▶ _Information given_
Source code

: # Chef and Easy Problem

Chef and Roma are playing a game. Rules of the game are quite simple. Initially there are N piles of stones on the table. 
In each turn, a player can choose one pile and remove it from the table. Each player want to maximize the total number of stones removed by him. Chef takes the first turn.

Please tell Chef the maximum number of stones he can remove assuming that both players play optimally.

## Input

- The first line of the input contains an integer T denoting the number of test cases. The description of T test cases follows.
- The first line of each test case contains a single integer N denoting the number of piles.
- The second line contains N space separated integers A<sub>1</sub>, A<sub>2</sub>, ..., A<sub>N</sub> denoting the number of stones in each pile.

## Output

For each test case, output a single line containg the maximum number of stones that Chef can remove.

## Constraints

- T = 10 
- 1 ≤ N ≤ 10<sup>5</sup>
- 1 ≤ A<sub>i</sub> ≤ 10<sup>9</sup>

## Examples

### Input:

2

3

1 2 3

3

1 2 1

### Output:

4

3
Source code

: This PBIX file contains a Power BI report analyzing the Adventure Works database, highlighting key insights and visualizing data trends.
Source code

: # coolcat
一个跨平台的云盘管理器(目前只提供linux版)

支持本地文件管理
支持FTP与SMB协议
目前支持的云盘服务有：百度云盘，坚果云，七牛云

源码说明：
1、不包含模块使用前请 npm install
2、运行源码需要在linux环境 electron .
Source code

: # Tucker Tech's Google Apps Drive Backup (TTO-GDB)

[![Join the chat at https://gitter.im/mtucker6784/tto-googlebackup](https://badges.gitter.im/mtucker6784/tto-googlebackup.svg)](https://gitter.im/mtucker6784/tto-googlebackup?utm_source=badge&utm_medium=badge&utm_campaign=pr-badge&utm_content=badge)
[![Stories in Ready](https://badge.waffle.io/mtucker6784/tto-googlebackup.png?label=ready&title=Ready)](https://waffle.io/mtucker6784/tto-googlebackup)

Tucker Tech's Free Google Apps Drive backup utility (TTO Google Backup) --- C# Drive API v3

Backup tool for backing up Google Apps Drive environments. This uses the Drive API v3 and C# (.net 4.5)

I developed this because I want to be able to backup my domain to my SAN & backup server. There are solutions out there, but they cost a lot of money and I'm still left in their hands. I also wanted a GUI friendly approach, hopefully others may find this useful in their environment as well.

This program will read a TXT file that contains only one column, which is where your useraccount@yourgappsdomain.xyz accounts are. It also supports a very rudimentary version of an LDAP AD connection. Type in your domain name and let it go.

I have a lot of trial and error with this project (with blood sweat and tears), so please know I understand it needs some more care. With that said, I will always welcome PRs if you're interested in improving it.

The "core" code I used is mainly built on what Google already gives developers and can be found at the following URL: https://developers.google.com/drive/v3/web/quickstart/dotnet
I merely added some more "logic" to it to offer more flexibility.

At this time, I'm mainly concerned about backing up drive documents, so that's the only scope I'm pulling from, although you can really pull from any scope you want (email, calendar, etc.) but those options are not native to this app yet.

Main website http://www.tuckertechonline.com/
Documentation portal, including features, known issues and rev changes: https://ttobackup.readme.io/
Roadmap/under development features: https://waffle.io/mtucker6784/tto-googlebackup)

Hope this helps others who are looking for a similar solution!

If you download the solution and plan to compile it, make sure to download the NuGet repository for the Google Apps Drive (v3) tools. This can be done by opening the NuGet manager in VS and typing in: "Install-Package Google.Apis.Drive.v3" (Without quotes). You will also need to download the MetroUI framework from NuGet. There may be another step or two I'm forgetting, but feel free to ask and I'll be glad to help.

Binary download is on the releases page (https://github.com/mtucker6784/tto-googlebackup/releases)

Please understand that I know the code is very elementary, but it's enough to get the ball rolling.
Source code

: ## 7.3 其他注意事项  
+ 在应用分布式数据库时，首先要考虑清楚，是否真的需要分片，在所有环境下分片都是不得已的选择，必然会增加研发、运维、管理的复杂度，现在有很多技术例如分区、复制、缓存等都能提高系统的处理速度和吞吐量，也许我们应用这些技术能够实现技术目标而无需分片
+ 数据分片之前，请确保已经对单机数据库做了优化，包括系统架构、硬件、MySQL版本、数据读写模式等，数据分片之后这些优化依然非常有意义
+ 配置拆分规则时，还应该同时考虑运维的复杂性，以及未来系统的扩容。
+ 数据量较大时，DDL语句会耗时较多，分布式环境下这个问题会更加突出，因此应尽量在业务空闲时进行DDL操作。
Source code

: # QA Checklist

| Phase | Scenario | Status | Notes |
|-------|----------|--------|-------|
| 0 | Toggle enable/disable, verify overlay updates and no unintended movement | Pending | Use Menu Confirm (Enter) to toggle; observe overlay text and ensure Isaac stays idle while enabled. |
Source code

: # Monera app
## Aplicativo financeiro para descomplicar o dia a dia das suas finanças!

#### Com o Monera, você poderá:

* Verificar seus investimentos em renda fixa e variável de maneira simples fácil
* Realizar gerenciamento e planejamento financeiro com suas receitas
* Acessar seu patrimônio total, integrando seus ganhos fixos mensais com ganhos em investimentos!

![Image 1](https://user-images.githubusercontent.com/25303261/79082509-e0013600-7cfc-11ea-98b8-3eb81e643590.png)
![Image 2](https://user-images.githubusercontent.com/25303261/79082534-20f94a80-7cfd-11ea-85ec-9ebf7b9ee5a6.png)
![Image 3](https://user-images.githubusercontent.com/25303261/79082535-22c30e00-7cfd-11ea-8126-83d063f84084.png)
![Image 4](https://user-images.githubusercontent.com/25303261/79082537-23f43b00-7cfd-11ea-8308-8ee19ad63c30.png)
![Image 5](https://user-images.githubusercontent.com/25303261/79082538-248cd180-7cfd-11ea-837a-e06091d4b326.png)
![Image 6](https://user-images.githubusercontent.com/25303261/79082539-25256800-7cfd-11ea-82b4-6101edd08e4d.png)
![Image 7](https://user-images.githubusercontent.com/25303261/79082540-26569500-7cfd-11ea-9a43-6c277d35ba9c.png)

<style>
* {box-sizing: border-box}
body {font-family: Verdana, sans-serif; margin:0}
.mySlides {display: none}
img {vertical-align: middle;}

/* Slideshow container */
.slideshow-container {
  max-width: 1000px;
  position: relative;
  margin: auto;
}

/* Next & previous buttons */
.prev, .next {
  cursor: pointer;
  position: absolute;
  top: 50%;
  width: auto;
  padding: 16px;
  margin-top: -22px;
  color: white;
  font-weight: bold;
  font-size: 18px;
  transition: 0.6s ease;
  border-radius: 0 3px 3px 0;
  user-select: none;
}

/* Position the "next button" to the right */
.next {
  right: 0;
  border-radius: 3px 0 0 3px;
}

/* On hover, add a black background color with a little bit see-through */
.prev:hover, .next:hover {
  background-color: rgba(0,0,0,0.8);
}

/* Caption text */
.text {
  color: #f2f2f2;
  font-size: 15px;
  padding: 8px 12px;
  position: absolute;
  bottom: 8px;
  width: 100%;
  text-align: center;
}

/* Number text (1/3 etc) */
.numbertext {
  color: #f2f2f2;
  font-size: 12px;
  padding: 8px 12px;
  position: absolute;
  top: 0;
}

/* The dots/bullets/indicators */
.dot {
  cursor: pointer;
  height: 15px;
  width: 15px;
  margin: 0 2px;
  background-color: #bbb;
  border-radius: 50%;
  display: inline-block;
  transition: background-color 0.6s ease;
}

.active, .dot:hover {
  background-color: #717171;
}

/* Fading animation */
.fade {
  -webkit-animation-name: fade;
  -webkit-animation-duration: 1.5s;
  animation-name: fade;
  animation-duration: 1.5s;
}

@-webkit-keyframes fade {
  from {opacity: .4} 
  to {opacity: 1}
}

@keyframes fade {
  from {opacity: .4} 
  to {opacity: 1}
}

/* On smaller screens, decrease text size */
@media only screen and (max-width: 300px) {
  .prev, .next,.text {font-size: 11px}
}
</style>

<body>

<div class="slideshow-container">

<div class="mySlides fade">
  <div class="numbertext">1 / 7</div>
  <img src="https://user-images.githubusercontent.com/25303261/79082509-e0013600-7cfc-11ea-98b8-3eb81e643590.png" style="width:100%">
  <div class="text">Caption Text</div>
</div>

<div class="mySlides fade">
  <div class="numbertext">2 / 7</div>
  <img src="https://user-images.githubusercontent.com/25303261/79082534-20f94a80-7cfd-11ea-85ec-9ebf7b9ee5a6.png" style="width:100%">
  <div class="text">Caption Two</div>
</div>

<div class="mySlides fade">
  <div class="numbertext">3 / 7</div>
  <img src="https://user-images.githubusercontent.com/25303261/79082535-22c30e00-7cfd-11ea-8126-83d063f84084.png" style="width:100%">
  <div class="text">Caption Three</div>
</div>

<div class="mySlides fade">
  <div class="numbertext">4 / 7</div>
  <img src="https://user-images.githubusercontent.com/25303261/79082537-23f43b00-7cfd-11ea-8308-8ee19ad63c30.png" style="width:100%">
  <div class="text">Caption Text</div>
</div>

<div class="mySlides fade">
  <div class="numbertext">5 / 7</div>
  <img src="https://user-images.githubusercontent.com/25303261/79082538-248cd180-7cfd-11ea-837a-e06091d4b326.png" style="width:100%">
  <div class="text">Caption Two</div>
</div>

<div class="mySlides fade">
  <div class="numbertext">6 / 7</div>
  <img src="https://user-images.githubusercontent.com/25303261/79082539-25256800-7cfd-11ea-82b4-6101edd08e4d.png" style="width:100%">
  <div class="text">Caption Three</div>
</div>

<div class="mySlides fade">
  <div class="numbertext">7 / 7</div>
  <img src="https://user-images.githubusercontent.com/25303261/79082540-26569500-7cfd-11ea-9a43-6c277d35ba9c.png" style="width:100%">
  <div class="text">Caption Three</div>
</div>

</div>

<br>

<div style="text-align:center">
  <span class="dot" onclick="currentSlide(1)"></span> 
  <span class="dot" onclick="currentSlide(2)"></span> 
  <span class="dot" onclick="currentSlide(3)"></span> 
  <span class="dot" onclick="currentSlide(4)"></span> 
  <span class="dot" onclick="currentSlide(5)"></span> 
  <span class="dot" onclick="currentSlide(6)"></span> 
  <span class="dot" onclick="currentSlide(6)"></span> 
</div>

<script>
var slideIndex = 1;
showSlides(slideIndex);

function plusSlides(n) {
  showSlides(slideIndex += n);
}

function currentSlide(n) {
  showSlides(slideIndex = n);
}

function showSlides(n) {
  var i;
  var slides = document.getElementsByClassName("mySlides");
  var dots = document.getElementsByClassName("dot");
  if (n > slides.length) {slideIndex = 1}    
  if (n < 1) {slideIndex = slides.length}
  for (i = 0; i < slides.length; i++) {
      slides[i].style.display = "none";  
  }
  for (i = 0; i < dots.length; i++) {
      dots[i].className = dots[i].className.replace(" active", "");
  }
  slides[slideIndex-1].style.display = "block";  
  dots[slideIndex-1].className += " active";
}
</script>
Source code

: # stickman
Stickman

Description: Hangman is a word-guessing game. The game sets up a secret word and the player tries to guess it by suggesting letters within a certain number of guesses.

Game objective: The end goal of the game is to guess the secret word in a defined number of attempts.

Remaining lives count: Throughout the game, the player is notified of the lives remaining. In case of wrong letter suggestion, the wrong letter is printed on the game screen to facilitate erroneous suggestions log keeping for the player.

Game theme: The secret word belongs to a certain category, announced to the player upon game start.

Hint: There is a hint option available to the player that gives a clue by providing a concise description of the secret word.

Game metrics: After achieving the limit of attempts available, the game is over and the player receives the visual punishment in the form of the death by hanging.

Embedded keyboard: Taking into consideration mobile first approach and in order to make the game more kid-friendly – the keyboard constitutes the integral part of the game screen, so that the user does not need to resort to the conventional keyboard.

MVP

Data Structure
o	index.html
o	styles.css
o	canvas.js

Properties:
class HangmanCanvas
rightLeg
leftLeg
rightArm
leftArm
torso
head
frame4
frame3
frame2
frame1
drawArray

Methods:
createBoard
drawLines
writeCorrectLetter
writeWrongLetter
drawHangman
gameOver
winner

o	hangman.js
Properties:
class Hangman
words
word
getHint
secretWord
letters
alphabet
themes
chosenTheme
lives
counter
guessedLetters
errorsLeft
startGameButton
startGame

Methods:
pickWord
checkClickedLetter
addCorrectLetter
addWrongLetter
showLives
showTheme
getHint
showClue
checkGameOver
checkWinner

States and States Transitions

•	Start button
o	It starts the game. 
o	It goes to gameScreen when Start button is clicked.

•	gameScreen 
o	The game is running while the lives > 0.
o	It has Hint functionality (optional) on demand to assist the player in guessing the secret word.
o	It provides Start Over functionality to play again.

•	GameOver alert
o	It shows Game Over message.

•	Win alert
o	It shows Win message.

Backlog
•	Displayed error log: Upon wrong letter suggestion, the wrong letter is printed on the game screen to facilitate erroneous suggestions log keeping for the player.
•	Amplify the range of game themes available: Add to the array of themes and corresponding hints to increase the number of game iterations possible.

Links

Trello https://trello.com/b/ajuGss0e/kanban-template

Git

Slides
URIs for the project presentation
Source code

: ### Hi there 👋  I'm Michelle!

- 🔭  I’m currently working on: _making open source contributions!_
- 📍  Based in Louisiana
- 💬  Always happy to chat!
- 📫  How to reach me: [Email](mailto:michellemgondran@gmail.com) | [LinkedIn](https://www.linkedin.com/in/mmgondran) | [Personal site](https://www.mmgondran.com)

▶ _Action item_
In the material, find each line with the word "some" and list it.

▶ _Task answer_
I have a lot of trial and error with this project (with blood sweat and tears), so please know I understand it needs some more care. With that said, I will always welcome PRs if you're interested in improving it.
I merely added some more "logic" to it to offer more flexibility.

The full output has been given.